1
1
1
2
3
Kalabahi, FKKNews.com – Seorang guru pada salah satu sekolah GMIT di Kabupaten Alor, berinisial RF, tengah menjalani pemeriksaan di Kepolisian Resor (Polres) Alor, Kamis (10/09/2026), terkait dugaan tindak pencabulan terhadap sejumlah siswi.
Berdasarkan pantauan media ini hingga pukul 16.41 WITA, RF masih menjalani proses pemeriksaan di Unit Pelayanan Perempuan dan Anak (PPA) Polres Alor, unit khusus pada Satuan Reserse Kriminal (Satreskrim) yang menangani perkara berkaitan dengan perempuan dan anak.
Informasi yang dihimpun menyebutkan, dugaan korban dalam perkara tersebut berjumlah lima orang. Kelima korban disebut merupakan siswi dibawa umur pada sekolah SD GMIT Lawahing di Air Kenari, Kecamatan Teluk Mutiara tempat RF mengajar.
Kasus tersebut sebelumnya menjadi perhatian publik setelah beredar sejumlah video di media sosial yang memperlihatkan seorang pria yang disebut sebagai RF menjadi sasaran amukan massa.
Video tersebut kemudian ramai diperbincangkan setelah pertama kali dibagikan melalui grup WhatsApp Forum Perdamaian Kota Kalabahi oleh Boma Besituba.
Postingan tersebut mendapat beragam tanggapan dari anggota grup. Dalam percakapan di grup itu, Wakapolres Alor turut memberikan tanggapan dan menyampaikan bahwa terduga pelaku telah diamankan oleh pihak kepolisian.
Dalam video yang beredar, terlihat pria yang disebut sebagai RF dikeroyok dan dipukuli oleh sejumlah orang sebelum akhirnya berhasil diamankan oleh polisi.
Polisi kemudian membawa yang bersangkutan ke Polres Alor untuk menjalani proses hukum lebih lanjut.
Di sisi lain, proses penanganan perkara tersebut mendapat perhatian serius dari keluarga korban. Pantauan media ini di Polres Alor menunjukkan sejumlah orang tua korban bersama keluarga turut mengawal jalannya pemeriksaan.

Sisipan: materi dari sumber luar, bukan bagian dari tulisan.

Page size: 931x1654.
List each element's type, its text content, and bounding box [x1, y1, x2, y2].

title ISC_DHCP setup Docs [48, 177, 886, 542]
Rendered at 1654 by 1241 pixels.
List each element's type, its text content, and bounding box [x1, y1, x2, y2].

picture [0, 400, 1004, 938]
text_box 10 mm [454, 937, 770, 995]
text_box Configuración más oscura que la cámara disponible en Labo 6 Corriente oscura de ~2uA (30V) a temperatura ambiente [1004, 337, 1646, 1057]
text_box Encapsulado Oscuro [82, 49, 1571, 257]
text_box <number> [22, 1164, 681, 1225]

Para korban juga telah dibawa ke RSUD Kalabahi untuk menjalani pemeriksaan medis dan visum. Proses tersebut didampingi oleh Dinas Pemberdayaan Perempuan dan Perlindungan Anak (DP3A) Kabupaten Alor bersama LSM Suara Perempuan Alor.
Pendampingan tersebut menjadi bagian penting dalam memastikan korban, yang diduga masih berusia anak, memperoleh perlindungan serta pendampingan selama proses penanganan perkara.
Kasus ini sekaligus menjadi perhatian publik karena dugaan perbuatan tersebut disebut terjadi dalam lingkungan pendidikan, tempat yang semestinya menjadi ruang aman bagi anak untuk memperoleh pendidikan dan perlindungan.
Namun demikian, seluruh informasi mengenai dugaan tindak pidana tersebut masih harus diuji melalui proses pemeriksaan dan pembuktian sesuai ketentuan hukum. Status RF dalam perkara ini tetap harus ditempatkan sebagai terduga, hingga terdapat penetapan dan proses hukum lebih lanjut dari aparat penegak hukum.
Hingga berita ini ditayangkan, belum diperoleh keterangan resmi dari Polres Alor mengenai kronologi lengkap perkara, jumlah korban, status hukum RF, maupun pasal yang akan diterapkan.
Publik kini menunggu penjelasan resmi kepolisian agar perkara tersebut tidak berkembang hanya berdasarkan informasi media sosial, tetapi dapat diketahui secara terang berdasarkan hasil penyelidikan dan penyidikan yang dilakukan secara profesional, transparan, serta tetap mengutamakan perlindungan terhadap anak. (FKK/Eka Blegur).